* _Work to complete_
Find every line in the data that contains the word "Merkzettel", and copy each of those lines.

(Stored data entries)
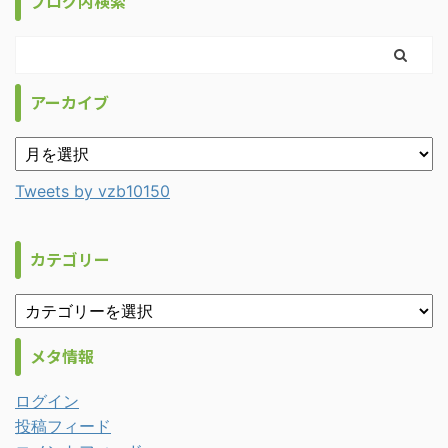
ブログ内検索
アーカイブ
Tweets by vzb10150
カテゴリー
メタ情報
ログイン
投稿フィード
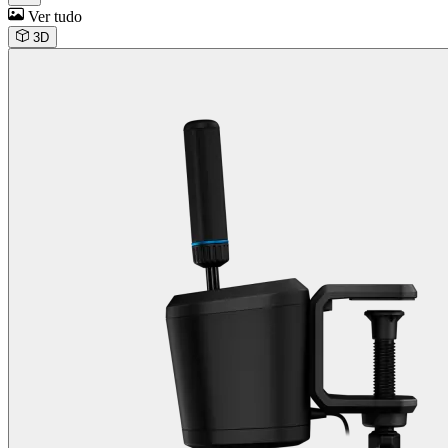
Ver tudo
3D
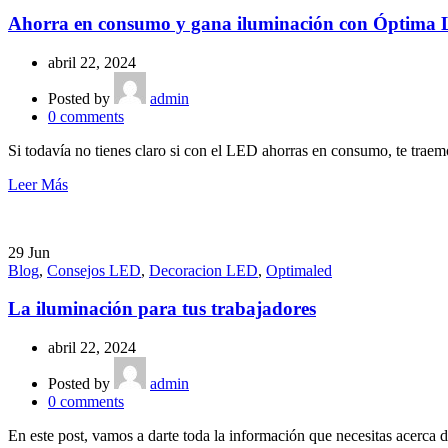
Ahorra en consumo y gana iluminación con Óptima
abril 22, 2024
Posted by
admin
0
comments
Si todavía no tienes claro si con el LED ahorras en consumo, te traem
Leer Más
29
Jun
Blog
,
Consejos LED
,
Decoracion LED
,
Optimaled
La iluminación para tus trabajadores
abril 22, 2024
Posted by
admin
0
comments
En este post, vamos a darte toda la información que necesitas acerca d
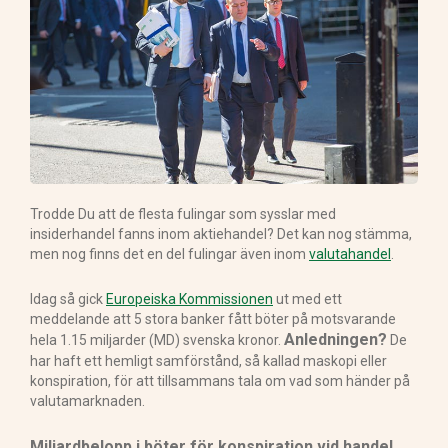
Trodde Du att de flesta fulingar som sysslar med
insiderhandel fanns inom aktiehandel? Det kan nog stämma,
men nog finns det en del fulingar även inom
valutahandel
.
Idag så gick
Europeiska Kommissionen
ut med ett
meddelande att 5 stora banker fått böter på motsvarande
Anledningen?
hela 1.15 miljarder (MD) svenska kronor.
De
har haft ett hemligt samförstånd, så kallad maskopi eller
konspiration, för att tillsammans tala om vad som händer på
valutamarknaden.
Miljardbelopp i böter för konspiration vid handel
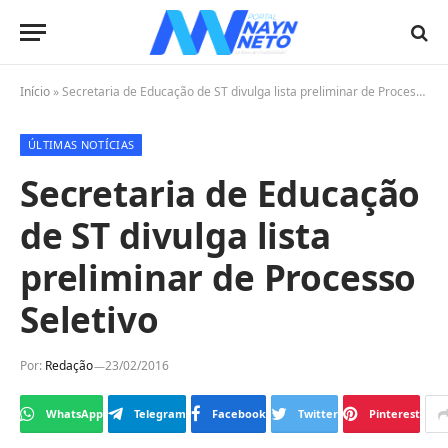
Início
»
Secretaria de Educação de ST divulga lista preliminar de Processo Seletivo
ÚLTIMAS NOTÍCIAS
Secretaria de Educação
de ST divulga lista
preliminar de Processo
Seletivo
Por:
Redação
23/02/2016
WhatsApp
Telegram
Facebook
Twitter
Pinterest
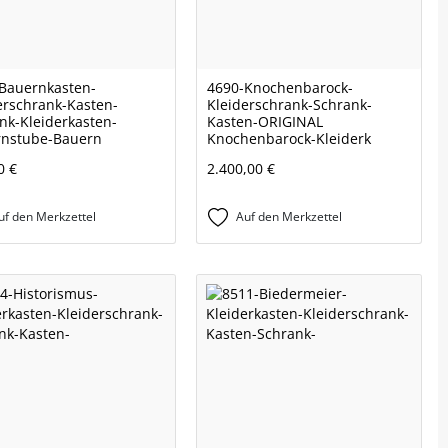
Bauernkasten-
4690-Knochenbarock-
erschrank-Kasten-
Kleiderschrank-Schrank-
nk-Kleiderkasten-
Kasten-ORIGINAL
rnstube-Bauern
Knochenbarock-Kleiderk
0 €
2.400,00 €
uf den Merkzettel
Auf den Merkzettel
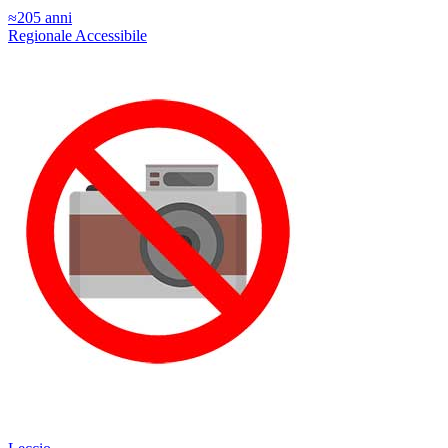
≈205 anni
Regionale
Accessibile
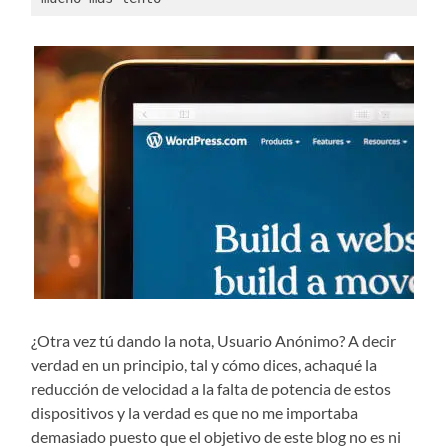
¿Otra vez tú dando la nota, Usuario Anónimo? A decir
verdad en un principio, tal y cómo dices, achaqué la
reducción de velocidad a la falta de potencia de estos
dispositivos y la verdad es que no me importaba
demasiado puesto que el objetivo de este blog no es ni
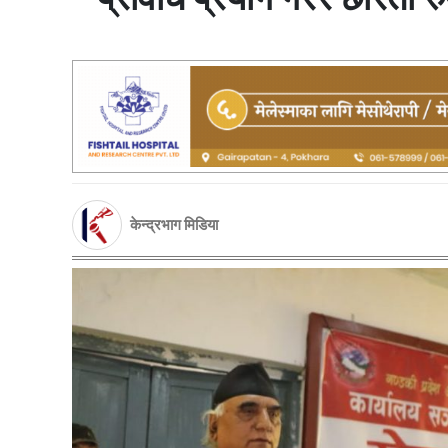
केन्द्रभाग मिडिया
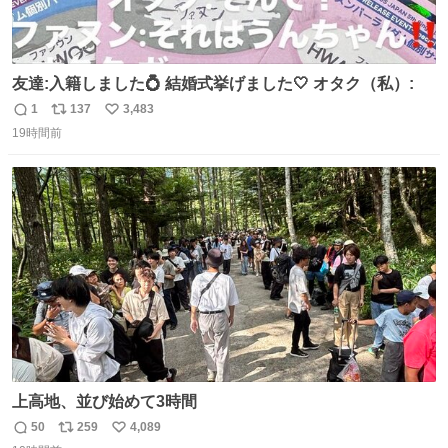
友達:入籍しました💍 結婚式挙げました🤍 オタク（私）:
1
137
3,483
返
リ
い
19時間前
信
ポ
い
数
ス
ね
ト
数
数
上高地、並び始めて3時間
50
259
4,089
返
リ
い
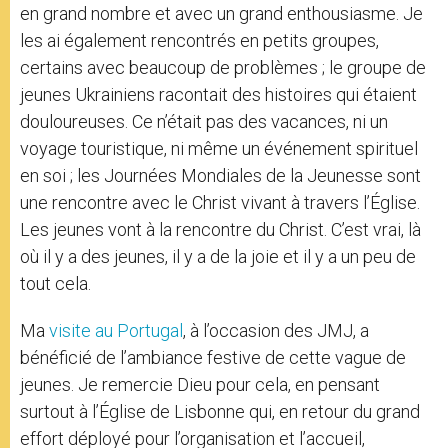
en grand nombre et avec un grand enthousiasme. Je
les ai également rencontrés en petits groupes,
certains avec beaucoup de problèmes ; le groupe de
jeunes Ukrainiens racontait des histoires qui étaient
douloureuses. Ce n’était pas des vacances, ni un
voyage touristique, ni même un événement spirituel
en soi ; les Journées Mondiales de la Jeunesse sont
une rencontre avec le Christ vivant à travers l’Église.
Les jeunes vont à la rencontre du Christ. C’est vrai, là
où il y a des jeunes, il y a de la joie et il y a un peu de
tout cela.
Ma
visite au Portugal
, à l’occasion des JMJ, a
bénéficié de l’ambiance festive de cette vague de
jeunes. Je remercie Dieu pour cela, en pensant
surtout à l’Église de Lisbonne qui, en retour du grand
effort déployé pour l’organisation et l’accueil,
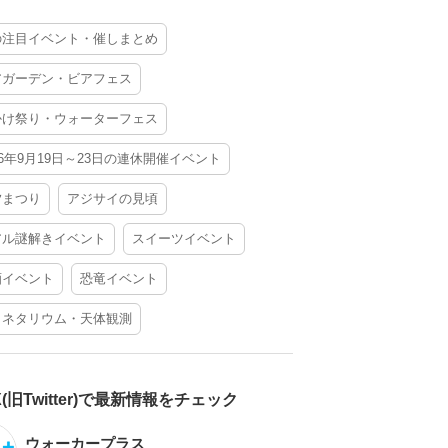
の注目イベント・催しまとめ
アガーデン・ビアフェス
かけ祭り・ウォーターフェス
26年9月19日～23日の連休開催イベント
夕まつり
アジサイの見頃
アル謎解きイベント
スイーツイベント
酒イベント
恐竜イベント
ラネタリウム・天体観測
X(旧Twitter)で最新情報をチェック
ウォーカープラス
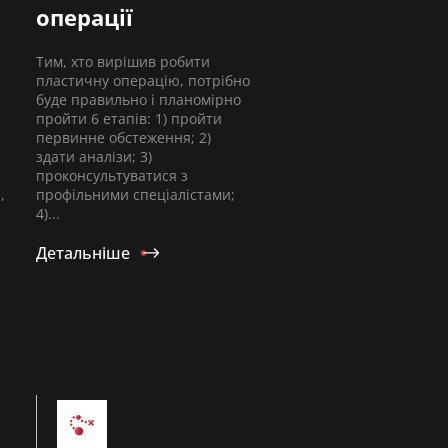
операції
Тим, хто вирішив робити
пластичну операцію, потрібно
буде правильно і планомірно
пройти 6 етапів: 1) пройти
первинне обстеження; 2)
здати аналізи; 3)
проконсультуватися з
,
профільними спеціалістами;
4)...
Детальніше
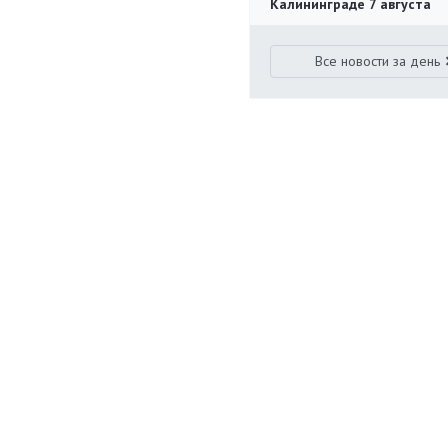
Калининграде 7 августа
Все новости за день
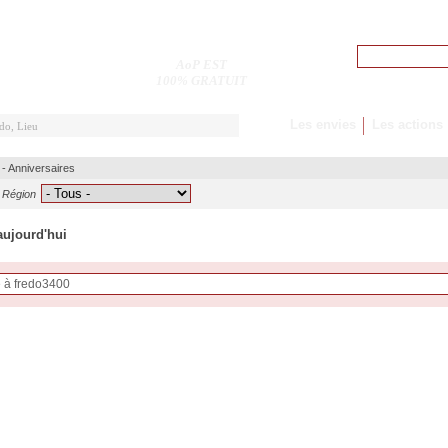
Pseudo
AoP EST
M'inscrire
100% GRATUIT
Les envies
Les actions
-
Anniversaires
Région
aujourd'hui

* _Result for this task_
uf den Merkzettel
Auf den Merkzettel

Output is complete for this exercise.